Automatic Code Parallelization
The Software-Factory 4.0 (SF4.0) is a 4-year LOEWE1 project funded by the German State of Hesse and involves several research groups at Technical University of Darmstadt. SF4.0 is concerned with the adaptation of legacy software due to changed requirements and technical advances. The main focus is on three topics: more flexible software systems in the context of the application area ”Industrie 4.0”, the parallelization of existing software in the context of ”High Performance Computing” (HPC), and simplification of the re-engineering in both areas. In this Lichtenberg project, the automatic identification of application kernels and their extraction into a mini-app. Furthermore, a subsequent automatic parallelization of the mini-app is performed.
We develop and apply the workflow that is envisioned by the Software-Factory 4.0 project, see www.sf40.de, and depicted in Figure 2: (1) a mini-app is created from an existing, sequential target application and evaluated for its representativeness of the parent application. (2) The mini-app is used to apply the tool DiscoPoP  to discover potential parallelism, and generate OpenMP suggestions how to parallelize the target. (3) The suggestions are implemented and evaluated for their respective correctness and speed up. As another approach for the parallelization in step (2), the identified kernels are re-composed using the reactive multitier language ScalaLoci  to construct a scalable and fault tolerant distributed application.
For the initial Kernel Identification, PIRA  is developed and used, which combines a static and dynamic program analysis. The list of its automatically identified kernels is passed to a source-to-source translator, which performs the source extraction. As part of this source translation, the application data is captured using a newly developed type-safe checkpoint-restart library. Finally, the resulting mini-app can be used to perform experiments with the tool DiscoPoP to discover so-far unexploited parallelism.
As part of the kernel identification step, reducing the influence of the measurement system is crucial to obtaining a valid picture of the target application’s execution. Hence, we develop the tool PIRA as open-source software and available at https://github.com/tudasc/pira to automatically reduce this influence by limiting the measurements to only relevant regions. Moreover, we have investigated the influence of the measurement system and PIRA’s capability to reduce this influence on hardware performance counters.
For example, PIRA allows to automatically detect load imbalances in parallel applications – a source for significant efficiency loss for largely-parallel applications.
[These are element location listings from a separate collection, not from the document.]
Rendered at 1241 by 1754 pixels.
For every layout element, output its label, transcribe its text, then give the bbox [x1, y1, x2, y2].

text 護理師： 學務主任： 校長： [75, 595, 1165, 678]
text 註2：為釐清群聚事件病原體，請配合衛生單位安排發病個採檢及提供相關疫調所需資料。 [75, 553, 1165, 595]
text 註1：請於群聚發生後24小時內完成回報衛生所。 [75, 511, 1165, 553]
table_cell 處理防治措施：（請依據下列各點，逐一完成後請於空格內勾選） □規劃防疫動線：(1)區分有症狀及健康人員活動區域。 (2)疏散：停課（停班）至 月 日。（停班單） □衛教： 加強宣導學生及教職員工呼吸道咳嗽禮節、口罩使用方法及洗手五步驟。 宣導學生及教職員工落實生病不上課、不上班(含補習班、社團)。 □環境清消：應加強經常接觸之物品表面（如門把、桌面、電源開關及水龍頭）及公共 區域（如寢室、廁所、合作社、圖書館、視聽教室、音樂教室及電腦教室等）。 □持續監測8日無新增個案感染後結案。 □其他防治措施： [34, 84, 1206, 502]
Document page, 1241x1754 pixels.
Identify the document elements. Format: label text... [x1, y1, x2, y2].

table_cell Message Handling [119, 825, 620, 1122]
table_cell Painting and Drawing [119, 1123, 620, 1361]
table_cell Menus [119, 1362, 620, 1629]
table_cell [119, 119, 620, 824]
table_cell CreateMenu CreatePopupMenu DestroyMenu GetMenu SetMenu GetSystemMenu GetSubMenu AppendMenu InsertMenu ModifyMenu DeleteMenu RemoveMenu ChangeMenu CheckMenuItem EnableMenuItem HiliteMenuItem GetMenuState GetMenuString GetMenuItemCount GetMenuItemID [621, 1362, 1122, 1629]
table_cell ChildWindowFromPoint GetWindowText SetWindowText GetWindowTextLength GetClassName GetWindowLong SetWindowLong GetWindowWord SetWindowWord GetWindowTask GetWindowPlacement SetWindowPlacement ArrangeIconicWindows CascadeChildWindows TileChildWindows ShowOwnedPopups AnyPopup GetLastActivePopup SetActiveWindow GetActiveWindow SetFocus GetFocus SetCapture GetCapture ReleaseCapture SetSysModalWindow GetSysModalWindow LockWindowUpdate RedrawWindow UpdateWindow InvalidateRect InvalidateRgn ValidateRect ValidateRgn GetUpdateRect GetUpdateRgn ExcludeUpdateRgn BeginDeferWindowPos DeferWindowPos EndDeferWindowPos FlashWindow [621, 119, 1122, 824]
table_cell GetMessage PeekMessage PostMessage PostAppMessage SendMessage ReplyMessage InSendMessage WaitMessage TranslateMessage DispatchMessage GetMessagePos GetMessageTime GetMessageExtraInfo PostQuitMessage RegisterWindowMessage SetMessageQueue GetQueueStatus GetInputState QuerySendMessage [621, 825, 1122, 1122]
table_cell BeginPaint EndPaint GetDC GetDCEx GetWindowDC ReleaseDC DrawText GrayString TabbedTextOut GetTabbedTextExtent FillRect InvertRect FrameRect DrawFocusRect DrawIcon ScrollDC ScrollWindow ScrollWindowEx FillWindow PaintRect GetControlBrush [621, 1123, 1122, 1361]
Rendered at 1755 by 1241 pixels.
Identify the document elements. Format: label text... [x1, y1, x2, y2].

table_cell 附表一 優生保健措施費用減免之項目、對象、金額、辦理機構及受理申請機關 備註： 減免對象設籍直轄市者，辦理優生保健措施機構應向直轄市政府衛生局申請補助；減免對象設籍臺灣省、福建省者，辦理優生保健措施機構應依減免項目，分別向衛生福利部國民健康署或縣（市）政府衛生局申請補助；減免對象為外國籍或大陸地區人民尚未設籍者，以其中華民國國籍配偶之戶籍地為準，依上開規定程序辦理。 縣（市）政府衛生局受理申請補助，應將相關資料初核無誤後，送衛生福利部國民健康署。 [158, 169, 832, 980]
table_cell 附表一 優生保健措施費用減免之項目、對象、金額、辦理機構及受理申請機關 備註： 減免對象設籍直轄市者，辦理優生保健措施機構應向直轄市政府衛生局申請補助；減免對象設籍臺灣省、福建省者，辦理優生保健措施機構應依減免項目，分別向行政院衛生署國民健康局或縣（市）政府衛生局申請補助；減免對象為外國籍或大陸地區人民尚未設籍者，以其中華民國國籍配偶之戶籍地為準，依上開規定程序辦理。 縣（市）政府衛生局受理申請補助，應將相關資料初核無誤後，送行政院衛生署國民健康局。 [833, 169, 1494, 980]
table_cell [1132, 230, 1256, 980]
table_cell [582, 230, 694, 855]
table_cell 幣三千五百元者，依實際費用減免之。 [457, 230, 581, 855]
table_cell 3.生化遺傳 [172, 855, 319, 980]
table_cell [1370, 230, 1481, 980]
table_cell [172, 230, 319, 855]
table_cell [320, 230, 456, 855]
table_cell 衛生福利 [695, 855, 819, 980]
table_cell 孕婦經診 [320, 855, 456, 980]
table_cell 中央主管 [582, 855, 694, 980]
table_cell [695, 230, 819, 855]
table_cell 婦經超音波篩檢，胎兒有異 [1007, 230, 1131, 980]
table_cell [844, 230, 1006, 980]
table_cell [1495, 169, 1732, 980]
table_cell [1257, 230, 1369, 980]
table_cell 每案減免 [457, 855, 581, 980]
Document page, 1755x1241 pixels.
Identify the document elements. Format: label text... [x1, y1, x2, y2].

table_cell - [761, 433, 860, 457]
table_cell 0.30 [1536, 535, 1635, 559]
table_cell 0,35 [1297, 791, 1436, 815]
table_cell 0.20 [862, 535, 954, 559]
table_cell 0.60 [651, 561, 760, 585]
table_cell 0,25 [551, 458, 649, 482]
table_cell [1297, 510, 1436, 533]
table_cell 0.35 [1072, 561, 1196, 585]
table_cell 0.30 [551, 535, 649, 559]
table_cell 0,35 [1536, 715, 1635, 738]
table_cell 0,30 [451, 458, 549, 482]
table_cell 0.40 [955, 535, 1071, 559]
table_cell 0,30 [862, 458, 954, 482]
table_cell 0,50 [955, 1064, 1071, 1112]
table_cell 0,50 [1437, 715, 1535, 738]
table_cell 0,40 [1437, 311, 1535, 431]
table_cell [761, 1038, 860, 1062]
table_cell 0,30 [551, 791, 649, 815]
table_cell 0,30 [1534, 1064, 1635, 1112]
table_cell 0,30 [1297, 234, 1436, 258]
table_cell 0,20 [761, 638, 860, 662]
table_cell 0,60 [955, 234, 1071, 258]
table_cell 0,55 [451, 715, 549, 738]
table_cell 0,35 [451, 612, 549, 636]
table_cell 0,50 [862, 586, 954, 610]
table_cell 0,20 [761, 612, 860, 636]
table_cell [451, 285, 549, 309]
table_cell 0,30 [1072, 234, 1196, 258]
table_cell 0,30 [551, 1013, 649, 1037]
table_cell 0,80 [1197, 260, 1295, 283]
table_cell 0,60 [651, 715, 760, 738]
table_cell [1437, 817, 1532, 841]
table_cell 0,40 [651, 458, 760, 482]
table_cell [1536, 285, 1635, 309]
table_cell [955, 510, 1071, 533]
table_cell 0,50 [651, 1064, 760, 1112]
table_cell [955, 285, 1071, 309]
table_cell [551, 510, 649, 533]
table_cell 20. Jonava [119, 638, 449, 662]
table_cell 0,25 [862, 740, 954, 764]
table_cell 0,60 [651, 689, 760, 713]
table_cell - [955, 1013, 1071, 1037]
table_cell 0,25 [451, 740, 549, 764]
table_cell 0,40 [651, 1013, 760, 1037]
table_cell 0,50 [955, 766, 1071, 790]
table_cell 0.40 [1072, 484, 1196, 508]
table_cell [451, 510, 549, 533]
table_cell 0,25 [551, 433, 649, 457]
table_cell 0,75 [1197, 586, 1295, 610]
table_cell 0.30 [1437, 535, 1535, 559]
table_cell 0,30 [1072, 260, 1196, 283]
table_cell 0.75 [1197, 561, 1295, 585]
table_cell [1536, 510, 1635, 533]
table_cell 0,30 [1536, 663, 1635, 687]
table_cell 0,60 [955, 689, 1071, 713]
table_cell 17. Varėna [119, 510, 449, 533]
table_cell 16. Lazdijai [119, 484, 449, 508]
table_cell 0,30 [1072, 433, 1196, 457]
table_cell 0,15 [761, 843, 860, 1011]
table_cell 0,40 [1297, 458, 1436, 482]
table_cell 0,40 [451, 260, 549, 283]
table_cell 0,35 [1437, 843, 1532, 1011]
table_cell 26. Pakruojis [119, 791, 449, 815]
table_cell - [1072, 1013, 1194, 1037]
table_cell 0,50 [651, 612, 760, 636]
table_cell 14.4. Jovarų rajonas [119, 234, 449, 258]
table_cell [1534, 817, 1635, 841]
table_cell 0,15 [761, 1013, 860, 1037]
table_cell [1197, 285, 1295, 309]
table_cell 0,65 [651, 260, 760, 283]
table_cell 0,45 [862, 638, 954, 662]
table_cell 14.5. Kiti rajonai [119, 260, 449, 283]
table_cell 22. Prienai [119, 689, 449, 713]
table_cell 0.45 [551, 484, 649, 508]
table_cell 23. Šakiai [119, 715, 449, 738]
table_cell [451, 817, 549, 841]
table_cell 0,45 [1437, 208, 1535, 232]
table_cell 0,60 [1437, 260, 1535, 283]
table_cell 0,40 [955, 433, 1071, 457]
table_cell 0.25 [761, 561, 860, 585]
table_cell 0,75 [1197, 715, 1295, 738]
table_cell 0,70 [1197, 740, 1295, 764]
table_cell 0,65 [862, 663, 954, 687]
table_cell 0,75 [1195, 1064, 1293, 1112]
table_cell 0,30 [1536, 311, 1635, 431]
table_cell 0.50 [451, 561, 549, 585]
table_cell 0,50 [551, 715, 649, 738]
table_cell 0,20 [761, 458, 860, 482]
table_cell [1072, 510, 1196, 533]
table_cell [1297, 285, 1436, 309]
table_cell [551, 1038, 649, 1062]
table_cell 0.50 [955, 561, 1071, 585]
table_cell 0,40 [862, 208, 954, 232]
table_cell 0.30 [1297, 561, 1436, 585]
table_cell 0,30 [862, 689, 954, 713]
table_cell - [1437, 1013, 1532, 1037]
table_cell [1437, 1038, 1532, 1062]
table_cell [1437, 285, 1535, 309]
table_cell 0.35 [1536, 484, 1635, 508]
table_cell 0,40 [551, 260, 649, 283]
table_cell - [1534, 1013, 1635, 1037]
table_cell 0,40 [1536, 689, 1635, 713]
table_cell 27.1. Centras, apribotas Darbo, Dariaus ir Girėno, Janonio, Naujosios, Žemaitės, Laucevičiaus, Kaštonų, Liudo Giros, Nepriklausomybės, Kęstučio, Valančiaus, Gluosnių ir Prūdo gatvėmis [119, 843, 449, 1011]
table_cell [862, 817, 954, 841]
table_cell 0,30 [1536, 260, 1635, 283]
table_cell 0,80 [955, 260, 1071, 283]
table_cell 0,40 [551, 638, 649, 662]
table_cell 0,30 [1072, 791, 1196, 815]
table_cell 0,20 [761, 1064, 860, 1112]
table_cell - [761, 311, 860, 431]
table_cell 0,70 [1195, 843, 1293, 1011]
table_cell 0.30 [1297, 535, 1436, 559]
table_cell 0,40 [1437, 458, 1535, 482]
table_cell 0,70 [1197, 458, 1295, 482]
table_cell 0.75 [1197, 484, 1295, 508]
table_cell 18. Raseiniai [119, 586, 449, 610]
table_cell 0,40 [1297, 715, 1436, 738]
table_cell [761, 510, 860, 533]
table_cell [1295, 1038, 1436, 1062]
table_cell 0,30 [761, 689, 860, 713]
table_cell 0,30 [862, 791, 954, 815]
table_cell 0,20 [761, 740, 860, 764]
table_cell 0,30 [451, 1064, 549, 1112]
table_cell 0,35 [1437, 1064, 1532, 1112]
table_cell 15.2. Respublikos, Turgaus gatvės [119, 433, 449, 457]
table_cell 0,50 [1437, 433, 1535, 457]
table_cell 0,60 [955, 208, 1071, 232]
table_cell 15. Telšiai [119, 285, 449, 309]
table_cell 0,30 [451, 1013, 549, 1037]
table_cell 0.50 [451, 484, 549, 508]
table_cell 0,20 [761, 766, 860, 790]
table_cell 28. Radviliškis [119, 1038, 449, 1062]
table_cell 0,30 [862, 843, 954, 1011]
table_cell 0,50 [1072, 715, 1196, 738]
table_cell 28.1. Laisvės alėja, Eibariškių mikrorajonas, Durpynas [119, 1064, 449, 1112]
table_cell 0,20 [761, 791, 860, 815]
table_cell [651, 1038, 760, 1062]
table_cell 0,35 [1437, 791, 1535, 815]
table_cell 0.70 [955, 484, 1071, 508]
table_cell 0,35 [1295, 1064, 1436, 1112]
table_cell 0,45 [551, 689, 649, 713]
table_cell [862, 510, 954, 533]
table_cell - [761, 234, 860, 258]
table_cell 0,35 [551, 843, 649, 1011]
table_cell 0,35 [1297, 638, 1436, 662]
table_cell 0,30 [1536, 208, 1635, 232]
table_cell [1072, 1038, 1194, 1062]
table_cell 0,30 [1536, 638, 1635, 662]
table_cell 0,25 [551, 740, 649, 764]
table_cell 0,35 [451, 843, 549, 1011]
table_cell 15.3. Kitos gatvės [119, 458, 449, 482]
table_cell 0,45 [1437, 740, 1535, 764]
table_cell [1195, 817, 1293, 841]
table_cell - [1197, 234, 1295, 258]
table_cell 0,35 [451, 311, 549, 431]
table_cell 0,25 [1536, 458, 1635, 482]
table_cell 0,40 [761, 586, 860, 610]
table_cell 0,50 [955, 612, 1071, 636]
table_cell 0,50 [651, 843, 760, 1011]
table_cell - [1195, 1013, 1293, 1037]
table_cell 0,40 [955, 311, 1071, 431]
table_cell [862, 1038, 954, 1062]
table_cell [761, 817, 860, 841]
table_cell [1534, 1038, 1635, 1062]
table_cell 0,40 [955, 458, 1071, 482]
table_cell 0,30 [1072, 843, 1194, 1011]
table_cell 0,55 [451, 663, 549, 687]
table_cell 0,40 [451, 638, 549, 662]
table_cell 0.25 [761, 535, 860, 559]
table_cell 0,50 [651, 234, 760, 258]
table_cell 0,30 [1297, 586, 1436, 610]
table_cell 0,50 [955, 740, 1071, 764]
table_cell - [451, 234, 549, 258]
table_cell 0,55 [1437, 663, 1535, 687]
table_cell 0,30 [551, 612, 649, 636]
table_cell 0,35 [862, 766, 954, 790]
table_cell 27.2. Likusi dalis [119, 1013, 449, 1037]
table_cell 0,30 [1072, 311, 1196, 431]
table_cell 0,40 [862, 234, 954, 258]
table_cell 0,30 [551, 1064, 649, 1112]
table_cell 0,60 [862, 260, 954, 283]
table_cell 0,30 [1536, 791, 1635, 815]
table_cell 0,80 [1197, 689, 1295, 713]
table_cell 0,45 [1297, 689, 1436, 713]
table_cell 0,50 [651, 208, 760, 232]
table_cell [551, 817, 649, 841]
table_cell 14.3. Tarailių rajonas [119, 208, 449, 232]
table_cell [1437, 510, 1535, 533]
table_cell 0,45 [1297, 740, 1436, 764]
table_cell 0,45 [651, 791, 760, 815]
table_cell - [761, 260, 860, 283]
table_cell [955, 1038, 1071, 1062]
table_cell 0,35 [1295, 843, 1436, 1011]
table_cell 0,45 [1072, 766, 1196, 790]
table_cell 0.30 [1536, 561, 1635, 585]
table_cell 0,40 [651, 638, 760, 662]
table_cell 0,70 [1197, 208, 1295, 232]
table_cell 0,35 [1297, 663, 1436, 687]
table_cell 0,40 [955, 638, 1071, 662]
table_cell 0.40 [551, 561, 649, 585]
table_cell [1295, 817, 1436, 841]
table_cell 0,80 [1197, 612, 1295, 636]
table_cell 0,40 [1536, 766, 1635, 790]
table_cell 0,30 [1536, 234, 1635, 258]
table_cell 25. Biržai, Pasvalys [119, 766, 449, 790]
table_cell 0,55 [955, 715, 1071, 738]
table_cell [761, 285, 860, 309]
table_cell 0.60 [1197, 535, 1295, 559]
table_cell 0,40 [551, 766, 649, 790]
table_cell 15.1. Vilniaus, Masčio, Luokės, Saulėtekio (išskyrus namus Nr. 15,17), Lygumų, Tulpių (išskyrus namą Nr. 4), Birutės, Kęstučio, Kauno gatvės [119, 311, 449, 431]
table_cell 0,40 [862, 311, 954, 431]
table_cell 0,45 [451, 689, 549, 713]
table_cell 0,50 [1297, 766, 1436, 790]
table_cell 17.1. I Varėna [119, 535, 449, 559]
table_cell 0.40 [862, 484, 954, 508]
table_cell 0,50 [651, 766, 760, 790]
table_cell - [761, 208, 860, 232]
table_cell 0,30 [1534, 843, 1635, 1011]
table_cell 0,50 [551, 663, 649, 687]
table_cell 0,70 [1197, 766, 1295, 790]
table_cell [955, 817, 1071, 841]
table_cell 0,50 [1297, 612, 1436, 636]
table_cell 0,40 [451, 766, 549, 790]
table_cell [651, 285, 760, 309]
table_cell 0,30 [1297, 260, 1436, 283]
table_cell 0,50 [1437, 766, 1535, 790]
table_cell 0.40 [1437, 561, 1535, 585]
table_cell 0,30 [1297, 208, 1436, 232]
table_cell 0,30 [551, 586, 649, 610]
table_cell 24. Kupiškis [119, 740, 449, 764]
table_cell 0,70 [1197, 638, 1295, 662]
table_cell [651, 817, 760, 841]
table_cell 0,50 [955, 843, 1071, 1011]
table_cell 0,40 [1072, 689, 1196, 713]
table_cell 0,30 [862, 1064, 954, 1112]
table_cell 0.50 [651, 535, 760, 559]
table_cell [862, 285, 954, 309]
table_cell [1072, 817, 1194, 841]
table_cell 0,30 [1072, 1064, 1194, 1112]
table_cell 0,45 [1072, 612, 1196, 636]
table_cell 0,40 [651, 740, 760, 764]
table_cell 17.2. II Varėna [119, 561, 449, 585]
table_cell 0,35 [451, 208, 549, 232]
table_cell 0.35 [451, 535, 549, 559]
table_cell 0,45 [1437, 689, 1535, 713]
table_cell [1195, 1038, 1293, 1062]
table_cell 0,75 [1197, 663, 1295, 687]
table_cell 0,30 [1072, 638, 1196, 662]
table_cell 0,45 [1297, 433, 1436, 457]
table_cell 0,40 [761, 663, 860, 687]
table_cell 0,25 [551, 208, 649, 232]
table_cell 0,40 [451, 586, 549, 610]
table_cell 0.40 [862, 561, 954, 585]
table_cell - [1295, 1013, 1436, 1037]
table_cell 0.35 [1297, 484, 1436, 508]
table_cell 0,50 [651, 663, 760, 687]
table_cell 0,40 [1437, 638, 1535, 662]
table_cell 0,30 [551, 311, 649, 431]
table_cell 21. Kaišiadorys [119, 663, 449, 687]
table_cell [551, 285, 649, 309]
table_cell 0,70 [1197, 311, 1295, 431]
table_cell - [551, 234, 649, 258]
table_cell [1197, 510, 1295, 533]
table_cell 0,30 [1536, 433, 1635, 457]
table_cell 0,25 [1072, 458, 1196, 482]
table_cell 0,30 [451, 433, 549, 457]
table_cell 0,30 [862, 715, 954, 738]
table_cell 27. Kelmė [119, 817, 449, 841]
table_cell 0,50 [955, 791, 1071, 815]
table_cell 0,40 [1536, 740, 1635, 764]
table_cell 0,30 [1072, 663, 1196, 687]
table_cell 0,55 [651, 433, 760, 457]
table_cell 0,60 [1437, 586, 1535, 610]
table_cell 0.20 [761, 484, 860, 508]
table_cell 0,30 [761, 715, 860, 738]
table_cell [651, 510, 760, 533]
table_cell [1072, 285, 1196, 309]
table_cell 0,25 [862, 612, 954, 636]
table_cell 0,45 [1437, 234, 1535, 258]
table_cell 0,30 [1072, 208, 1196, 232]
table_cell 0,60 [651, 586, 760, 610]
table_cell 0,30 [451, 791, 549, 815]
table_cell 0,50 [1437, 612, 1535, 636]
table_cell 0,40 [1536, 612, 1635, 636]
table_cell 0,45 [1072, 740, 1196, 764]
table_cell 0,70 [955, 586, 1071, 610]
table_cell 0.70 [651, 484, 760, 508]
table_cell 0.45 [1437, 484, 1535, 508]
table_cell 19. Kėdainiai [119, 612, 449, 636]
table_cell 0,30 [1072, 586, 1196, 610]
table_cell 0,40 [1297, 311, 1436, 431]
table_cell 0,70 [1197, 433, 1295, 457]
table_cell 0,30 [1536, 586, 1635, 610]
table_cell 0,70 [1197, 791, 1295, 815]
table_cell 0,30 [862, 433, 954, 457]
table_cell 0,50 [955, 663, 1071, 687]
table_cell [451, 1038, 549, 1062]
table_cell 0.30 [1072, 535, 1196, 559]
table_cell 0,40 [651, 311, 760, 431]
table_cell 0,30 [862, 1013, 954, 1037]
The approach if able to correctly identify the load imbalance present in the target applications for both applications we investigated. The approach is also used to identify kernel regions that are suitable for subsequent extraction as kernel. Such kernels can then be tied together using high-level languages such as ScalaLoci to enable hybrid on-premise and in-the-cloud execution.
Finally, we developed a tool-supported approach to automatically extract these kernels together with all their dependencies to result in an executable mini-app of the original application.
Our methods show good results in terms of their ability to reduce measurement overhead, and to identify load imbalances. The kernel identification worked well in the test cases evaluated. However, some target applications still exceed an acceptable level of overhead, due to their code structure and the challenges that instrumentation-based measurements face in such situations. The extraction approach is promising and works on a significantly large code base of ≈ 8.5 million lines of code. However, the source-to-source translator is still a research prototype.